Introduction
Severe acute respiratory syndrome coronavirus 2 (SARS-CoV-2) is an RNA virus that usually causes mild respiratory illness (Corona virus disease; COVID-19) in humans. Severe illness can develop, especially in high-risk populations, such as elderly, immunosuppressed patients, and patients with comorbidities.
The SARS-CoV-2 virion has four structural proteins known as the spike, envelope, membrane, and nucleocapsid proteins; the nucleocapsid protein holds the RNA genome, and the spike, envelope and membrane proteins create the viral envelope1.

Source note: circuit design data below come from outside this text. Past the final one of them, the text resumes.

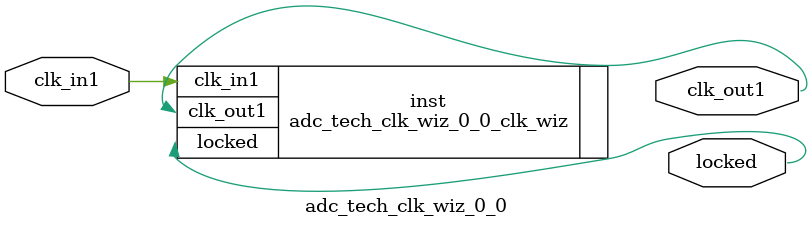
<source format=v>


`timescale 1ps/1ps

(* CORE_GENERATION_INFO = "adc_tech_clk_wiz_0_0,clk_wiz_v6_0_6_0_0,{component_name=adc_tech_clk_wiz_0_0,use_phase_alignment=false,use_min_o_jitter=false,use_max_i_jitter=false,use_dyn_phase_shift=false,use_inclk_switchover=false,use_dyn_reconfig=false,enable_axi=0,feedback_source=FDBK_AUTO,PRIMITIVE=MMCM,num_out_clk=1,clkin1_period=8.000,clkin2_period=10.000,use_power_down=false,use_reset=false,use_locked=true,use_inclk_stopped=false,feedback_type=SINGLE,CLOCK_MGR_TYPE=NA,manual_override=false}" *)

module adc_tech_clk_wiz_0_0 
 (
  // Clock out ports
  output        clk_out1,
  // Status and control signals
  output        locked,
 // Clock in ports
  input         clk_in1
 );

  adc_tech_clk_wiz_0_0_clk_wiz inst
  (
  // Clock out ports  
  .clk_out1(clk_out1),
  // Status and control signals               
  .locked(locked),
 // Clock in ports
  .clk_in1(clk_in1)
  );

endmodule

</source>
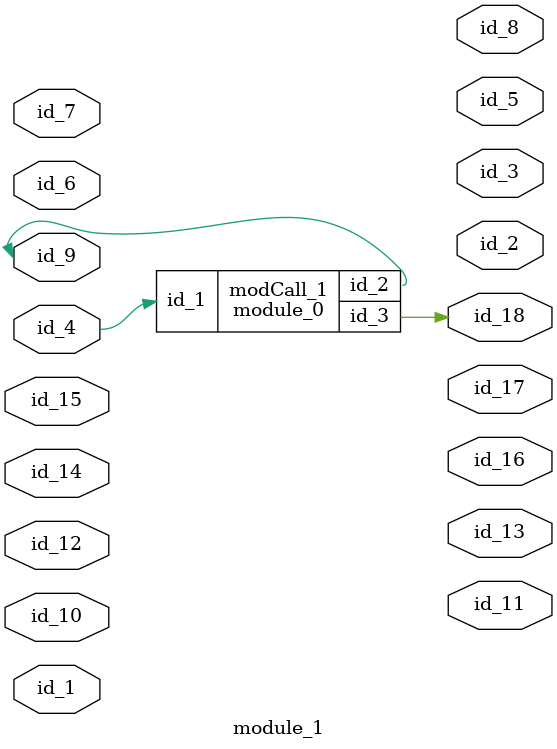
<source format=v>
module module_0 (
    id_1,
    id_2,
    id_3
);
  output wire id_3;
  inout wire id_2;
  input wire id_1;
  wire id_4;
  wire id_5;
  wire id_6;
endmodule
module module_1 (
    id_1,
    id_2,
    id_3,
    id_4,
    id_5,
    id_6,
    id_7,
    id_8,
    id_9,
    id_10,
    id_11,
    id_12,
    id_13,
    id_14,
    id_15,
    id_16,
    id_17,
    id_18
);
  output wire id_18;
  output wire id_17;
  output wire id_16;
  inout wire id_15;
  inout wire id_14;
  output wire id_13;
  input wire id_12;
  output wire id_11;
  input wire id_10;
  inout wire id_9;
  output wire id_8;
  input wire id_7;
  input wire id_6;
  output wire id_5;
  input wire id_4;
  output wire id_3;
  output wire id_2;
  inout wire id_1;
  module_0 modCall_1 (
      id_4,
      id_9,
      id_18
  );
endmodule

</source>
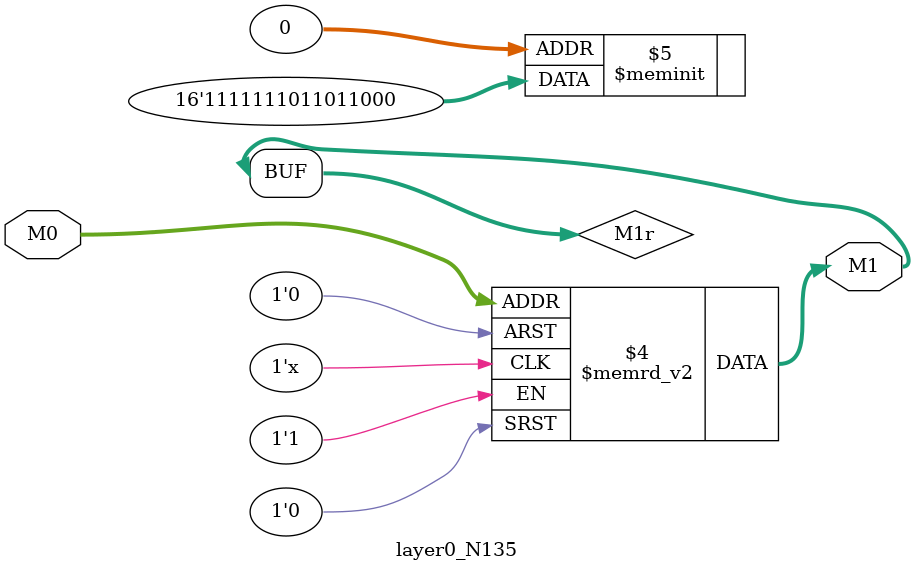
<source format=v>
module layer0_N135 ( input [2:0] M0, output [1:0] M1 );

	(*rom_style = "distributed" *) reg [1:0] M1r;
	assign M1 = M1r;
	always @ (M0) begin
		case (M0)
			3'b000: M1r = 2'b00;
			3'b100: M1r = 2'b10;
			3'b010: M1r = 2'b01;
			3'b110: M1r = 2'b11;
			3'b001: M1r = 2'b10;
			3'b101: M1r = 2'b11;
			3'b011: M1r = 2'b11;
			3'b111: M1r = 2'b11;

		endcase
	end
endmodule

</source>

Diagnosis of SARS-CoV-2 infection is based on reverse-transcription polymerase chain reaction (RT-PCR) performed on nasopharyngeal samples2. Serologic tests may also be used for COVID-19 diagnosis. Anti-spike IgG and IgM and anti-nucleocapsid IgG detection kits are commercially available. Time from positive SARS-CoV-2 nasopharyngeal swab correlated with SARS-CoV-2 IgG antibody levels and antibody titers gradually decline within 6-9 months, until stabilization3.
The effect of pregnancy on humoral response to SARS-CoV-2 infection as well as the rate of vertical transmission are not fully understood. At the beginning of the current COVID-19 pandemic, evidence pointed to a lack of vertical transmission, as determined by amniocentesis, umbilical cord blood, placenta, neonatal secretion and breast milk sampling4-9. However, recent data, mostly from case reports and case series, demonstrated the presence of SARS-CoV-2 in the placenta10-12, positive RT-PCR of nasopharyngeal swabs of newborns and evidence of seropositivity in neonates13-17.
Evidence for vertical transmission is suggested in either positive neonates for SARS-CoV-2 RT-PCR, the presence of IgM-type antibodies in the newborn since these antibodies do not cross the placenta, and positive neonatal IgG serology with seronegative mother.
The present study explored maternal humoral immune responses to SARS-CoV-2 infection and the rate of vertical transmission.